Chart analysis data

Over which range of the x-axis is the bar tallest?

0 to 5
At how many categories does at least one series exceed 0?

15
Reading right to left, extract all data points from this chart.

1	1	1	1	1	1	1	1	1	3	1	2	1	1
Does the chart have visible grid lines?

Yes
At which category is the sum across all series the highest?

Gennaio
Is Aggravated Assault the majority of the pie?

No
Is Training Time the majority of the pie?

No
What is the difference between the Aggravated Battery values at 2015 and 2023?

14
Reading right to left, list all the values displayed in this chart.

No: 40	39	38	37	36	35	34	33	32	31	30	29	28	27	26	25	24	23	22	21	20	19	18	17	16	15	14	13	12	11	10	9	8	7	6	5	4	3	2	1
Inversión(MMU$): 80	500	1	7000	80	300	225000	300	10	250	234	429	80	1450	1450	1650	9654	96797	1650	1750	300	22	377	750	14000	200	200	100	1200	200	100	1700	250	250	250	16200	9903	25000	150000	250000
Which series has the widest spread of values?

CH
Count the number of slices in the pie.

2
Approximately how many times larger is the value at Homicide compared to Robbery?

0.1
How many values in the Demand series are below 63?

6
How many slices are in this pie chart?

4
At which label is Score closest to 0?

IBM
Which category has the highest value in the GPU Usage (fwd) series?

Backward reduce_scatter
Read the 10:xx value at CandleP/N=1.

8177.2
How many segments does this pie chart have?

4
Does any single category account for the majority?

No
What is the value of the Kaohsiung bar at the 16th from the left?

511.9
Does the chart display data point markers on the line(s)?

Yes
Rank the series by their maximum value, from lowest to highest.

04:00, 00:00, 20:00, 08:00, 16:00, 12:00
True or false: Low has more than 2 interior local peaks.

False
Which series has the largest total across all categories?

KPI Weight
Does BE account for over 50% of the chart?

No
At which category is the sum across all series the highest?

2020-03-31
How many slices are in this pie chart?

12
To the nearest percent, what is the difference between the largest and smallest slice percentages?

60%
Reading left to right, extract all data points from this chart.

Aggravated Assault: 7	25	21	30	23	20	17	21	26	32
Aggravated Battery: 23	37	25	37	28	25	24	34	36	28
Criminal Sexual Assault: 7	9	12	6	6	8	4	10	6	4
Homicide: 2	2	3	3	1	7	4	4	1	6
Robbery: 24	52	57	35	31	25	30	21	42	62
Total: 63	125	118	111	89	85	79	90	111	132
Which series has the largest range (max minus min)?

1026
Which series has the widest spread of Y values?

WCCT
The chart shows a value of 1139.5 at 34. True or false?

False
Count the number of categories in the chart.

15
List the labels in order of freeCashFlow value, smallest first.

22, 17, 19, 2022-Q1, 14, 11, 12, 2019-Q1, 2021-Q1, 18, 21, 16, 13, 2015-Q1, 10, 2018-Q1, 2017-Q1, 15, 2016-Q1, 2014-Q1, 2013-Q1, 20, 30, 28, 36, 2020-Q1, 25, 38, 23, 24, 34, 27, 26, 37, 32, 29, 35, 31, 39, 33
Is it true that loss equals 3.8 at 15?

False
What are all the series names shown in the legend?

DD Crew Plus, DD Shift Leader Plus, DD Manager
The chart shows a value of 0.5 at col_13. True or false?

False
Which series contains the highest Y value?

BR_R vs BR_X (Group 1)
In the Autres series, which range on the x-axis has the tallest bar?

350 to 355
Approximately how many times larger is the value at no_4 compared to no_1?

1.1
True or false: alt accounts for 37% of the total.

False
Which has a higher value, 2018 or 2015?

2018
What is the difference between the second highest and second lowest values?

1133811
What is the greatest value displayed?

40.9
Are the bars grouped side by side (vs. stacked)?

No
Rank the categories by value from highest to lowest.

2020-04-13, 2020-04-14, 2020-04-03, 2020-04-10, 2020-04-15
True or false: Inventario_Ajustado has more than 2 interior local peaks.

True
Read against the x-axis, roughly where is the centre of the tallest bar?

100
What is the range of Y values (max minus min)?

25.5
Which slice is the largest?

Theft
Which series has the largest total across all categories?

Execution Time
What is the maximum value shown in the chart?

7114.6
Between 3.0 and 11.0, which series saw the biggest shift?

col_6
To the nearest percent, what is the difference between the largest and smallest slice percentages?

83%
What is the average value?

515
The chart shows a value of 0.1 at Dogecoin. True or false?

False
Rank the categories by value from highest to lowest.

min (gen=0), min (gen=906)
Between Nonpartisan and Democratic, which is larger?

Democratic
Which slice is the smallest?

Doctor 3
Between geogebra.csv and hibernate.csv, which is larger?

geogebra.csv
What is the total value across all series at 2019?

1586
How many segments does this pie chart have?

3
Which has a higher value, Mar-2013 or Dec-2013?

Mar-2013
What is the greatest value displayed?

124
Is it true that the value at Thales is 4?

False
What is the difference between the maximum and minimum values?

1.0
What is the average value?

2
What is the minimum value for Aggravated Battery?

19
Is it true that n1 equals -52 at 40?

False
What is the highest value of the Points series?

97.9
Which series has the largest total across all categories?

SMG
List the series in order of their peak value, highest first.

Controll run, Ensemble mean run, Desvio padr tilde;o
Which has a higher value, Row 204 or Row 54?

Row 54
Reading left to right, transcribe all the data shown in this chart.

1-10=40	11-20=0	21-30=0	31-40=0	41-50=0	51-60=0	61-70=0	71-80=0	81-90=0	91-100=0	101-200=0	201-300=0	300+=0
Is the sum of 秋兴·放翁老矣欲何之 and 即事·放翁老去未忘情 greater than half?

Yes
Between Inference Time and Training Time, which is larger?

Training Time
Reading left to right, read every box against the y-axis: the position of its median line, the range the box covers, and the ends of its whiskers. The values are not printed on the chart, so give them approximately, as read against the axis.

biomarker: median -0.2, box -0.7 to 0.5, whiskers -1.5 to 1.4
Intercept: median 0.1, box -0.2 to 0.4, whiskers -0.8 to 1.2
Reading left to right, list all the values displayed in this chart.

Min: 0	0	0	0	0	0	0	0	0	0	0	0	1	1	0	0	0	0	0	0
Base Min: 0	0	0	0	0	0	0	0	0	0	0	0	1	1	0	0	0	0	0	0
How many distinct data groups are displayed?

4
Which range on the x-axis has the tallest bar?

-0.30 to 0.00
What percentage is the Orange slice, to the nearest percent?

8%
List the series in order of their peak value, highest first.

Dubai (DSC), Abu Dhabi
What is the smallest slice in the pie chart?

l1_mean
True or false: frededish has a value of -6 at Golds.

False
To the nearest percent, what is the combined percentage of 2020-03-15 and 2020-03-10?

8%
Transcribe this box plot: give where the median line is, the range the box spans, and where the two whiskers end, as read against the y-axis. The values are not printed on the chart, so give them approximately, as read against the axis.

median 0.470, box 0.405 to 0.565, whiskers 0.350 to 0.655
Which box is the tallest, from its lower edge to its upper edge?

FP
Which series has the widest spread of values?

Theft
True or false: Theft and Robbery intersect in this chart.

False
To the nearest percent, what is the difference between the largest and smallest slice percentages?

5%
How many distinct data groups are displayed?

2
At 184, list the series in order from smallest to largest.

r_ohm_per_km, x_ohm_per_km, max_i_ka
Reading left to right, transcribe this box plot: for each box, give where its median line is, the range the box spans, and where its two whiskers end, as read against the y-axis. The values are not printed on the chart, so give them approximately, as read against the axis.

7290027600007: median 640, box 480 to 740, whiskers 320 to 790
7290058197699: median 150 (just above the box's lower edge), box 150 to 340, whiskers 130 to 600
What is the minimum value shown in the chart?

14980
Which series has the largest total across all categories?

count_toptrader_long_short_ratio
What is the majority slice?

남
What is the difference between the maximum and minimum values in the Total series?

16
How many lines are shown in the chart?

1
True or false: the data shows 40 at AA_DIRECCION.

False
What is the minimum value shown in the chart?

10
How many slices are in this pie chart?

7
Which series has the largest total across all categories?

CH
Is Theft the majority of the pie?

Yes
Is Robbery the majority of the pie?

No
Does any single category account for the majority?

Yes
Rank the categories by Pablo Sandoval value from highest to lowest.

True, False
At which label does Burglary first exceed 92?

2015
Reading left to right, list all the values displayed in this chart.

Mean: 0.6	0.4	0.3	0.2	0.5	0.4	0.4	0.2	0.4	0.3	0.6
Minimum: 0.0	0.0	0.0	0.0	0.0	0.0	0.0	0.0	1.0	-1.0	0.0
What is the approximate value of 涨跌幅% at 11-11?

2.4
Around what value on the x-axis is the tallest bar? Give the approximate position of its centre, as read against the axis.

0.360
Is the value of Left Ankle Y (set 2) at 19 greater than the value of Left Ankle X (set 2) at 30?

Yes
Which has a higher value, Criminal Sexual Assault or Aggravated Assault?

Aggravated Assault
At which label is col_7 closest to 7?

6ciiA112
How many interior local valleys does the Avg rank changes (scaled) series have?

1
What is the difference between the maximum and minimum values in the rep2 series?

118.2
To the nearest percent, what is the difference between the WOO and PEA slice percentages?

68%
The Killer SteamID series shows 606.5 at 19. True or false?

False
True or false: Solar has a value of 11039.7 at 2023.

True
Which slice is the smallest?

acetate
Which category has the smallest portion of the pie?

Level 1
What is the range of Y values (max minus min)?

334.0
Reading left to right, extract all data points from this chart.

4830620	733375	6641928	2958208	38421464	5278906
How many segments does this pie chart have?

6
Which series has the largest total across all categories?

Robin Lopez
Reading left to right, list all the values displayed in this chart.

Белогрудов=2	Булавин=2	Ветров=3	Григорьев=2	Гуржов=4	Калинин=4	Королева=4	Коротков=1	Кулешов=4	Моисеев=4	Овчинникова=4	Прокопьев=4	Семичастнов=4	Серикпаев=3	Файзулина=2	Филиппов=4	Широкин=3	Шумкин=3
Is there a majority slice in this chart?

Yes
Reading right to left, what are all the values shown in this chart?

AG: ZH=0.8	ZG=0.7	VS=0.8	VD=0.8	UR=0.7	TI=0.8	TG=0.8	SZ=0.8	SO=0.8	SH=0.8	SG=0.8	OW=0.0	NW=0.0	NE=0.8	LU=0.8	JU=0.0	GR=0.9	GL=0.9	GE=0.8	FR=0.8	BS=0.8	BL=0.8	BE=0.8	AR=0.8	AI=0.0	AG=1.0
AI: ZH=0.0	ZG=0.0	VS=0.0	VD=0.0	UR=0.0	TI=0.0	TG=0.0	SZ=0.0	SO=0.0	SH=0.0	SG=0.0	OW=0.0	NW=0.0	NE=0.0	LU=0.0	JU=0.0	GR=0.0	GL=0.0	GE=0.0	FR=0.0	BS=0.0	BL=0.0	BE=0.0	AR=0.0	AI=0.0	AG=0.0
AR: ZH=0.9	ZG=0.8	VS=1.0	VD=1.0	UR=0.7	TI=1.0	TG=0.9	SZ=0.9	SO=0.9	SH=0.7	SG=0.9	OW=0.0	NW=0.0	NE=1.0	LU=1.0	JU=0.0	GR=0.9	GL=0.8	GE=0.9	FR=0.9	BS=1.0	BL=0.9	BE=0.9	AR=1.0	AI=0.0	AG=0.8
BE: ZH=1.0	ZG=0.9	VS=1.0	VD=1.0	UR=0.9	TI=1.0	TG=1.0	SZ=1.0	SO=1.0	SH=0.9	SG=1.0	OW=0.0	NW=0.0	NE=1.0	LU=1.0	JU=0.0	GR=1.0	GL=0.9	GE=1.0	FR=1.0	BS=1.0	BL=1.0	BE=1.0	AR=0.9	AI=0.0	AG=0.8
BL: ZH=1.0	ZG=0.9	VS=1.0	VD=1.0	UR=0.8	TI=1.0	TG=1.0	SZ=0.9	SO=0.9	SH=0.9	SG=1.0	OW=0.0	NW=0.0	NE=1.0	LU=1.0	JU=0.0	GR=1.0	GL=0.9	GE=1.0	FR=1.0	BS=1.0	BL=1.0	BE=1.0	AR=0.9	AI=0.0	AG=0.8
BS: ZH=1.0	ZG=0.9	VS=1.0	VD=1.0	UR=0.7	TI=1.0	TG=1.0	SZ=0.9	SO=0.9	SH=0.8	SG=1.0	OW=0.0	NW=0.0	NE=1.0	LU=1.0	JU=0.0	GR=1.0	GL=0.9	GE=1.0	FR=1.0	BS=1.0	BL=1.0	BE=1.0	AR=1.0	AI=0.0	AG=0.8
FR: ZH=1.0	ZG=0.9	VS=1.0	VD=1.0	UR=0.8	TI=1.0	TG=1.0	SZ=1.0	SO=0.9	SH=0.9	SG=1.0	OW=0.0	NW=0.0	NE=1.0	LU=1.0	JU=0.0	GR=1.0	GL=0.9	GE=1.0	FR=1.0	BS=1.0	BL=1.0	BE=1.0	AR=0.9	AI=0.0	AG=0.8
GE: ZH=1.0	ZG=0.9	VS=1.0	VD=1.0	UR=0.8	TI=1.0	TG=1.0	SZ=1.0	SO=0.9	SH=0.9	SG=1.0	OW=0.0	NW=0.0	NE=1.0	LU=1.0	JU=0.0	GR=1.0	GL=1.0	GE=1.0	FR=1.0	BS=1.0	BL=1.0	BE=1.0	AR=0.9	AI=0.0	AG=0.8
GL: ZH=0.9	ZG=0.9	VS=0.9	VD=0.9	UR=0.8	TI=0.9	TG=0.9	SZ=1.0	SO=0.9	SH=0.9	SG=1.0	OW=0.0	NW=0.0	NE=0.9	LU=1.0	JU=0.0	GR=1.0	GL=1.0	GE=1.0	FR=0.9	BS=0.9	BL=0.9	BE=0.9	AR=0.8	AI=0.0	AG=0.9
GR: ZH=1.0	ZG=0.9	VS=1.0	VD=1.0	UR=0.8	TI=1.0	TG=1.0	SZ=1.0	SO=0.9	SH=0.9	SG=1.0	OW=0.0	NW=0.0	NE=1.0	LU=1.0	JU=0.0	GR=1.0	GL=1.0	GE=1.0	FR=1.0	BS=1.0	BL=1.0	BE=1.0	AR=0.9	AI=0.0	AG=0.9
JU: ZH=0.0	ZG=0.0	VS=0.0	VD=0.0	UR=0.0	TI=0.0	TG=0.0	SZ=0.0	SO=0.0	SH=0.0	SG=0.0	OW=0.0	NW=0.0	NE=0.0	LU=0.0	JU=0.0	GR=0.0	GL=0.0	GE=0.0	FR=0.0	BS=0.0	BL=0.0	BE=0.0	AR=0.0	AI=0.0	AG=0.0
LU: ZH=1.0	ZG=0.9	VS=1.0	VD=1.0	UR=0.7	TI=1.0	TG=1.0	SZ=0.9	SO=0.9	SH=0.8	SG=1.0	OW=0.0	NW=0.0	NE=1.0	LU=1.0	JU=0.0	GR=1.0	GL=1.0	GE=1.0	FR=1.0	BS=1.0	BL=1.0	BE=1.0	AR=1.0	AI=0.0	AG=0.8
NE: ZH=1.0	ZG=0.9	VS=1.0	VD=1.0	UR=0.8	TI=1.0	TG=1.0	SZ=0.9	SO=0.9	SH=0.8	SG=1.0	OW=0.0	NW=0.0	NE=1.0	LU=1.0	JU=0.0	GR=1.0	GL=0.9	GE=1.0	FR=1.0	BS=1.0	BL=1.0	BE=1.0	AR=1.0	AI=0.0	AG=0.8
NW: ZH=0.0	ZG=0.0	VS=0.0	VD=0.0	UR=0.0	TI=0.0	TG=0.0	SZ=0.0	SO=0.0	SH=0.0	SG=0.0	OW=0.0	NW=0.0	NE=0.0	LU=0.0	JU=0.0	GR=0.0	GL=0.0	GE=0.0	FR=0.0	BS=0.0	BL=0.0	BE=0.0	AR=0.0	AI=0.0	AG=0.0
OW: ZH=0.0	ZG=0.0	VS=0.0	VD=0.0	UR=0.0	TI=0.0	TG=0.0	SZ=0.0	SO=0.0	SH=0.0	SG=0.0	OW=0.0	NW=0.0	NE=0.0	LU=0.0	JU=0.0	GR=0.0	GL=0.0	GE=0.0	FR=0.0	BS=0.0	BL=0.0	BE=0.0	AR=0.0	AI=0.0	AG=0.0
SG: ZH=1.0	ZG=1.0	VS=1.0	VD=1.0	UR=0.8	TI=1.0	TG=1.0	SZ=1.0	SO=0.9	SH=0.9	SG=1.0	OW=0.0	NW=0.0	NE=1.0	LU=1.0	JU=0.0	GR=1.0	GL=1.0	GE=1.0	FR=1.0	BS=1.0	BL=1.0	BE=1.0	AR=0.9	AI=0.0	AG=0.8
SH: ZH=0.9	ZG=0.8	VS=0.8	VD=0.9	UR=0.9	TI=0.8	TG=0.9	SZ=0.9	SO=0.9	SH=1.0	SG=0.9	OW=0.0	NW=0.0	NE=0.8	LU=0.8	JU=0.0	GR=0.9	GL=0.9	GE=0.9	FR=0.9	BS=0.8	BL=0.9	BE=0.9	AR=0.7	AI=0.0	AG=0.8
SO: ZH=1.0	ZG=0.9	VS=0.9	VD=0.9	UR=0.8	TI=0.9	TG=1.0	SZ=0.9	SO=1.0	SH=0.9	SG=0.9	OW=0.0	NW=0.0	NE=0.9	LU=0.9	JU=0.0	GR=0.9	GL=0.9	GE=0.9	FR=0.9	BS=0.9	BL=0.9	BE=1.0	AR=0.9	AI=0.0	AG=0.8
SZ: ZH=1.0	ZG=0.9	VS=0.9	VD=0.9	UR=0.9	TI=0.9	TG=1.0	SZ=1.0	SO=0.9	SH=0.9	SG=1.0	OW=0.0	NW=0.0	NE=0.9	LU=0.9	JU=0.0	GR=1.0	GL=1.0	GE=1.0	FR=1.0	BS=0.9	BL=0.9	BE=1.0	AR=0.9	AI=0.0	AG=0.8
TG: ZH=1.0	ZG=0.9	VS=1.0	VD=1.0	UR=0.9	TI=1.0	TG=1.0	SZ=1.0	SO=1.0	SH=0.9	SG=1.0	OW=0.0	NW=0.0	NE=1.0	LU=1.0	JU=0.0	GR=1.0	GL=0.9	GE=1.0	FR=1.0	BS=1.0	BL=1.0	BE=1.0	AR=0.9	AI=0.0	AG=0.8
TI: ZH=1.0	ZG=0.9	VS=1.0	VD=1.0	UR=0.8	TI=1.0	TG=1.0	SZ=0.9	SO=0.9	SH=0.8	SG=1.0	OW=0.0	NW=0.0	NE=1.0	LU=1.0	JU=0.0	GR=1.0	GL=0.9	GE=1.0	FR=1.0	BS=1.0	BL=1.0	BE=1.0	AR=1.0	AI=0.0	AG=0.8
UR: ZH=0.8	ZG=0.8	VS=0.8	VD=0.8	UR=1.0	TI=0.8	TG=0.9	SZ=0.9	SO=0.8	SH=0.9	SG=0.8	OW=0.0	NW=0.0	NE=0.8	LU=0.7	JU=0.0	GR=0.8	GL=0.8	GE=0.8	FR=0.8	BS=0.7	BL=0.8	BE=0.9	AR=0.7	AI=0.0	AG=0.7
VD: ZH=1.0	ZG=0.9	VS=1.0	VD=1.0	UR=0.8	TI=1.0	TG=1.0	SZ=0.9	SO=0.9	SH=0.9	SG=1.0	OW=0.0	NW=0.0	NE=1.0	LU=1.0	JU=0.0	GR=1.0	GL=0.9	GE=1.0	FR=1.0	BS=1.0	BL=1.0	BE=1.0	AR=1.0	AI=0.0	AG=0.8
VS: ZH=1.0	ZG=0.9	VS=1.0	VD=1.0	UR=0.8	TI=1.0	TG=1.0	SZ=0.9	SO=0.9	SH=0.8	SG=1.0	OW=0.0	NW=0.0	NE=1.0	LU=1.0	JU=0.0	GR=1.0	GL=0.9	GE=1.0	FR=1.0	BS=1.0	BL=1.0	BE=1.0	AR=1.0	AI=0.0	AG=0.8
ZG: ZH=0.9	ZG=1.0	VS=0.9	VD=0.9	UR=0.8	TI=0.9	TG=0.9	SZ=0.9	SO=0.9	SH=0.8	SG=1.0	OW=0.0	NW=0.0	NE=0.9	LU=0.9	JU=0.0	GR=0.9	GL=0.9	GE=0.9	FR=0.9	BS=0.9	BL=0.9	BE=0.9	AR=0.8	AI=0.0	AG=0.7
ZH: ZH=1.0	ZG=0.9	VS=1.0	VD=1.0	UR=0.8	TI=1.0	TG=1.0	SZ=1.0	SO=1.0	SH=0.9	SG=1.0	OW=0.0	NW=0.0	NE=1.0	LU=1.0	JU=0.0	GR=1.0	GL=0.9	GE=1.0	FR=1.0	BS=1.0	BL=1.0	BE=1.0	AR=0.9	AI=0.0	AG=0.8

## [YOUR INSTRUCTIONS]
Count the lines in the items above that contain the string "closest". Reply with the number only.

## [EXERCISE RESPONSE]
2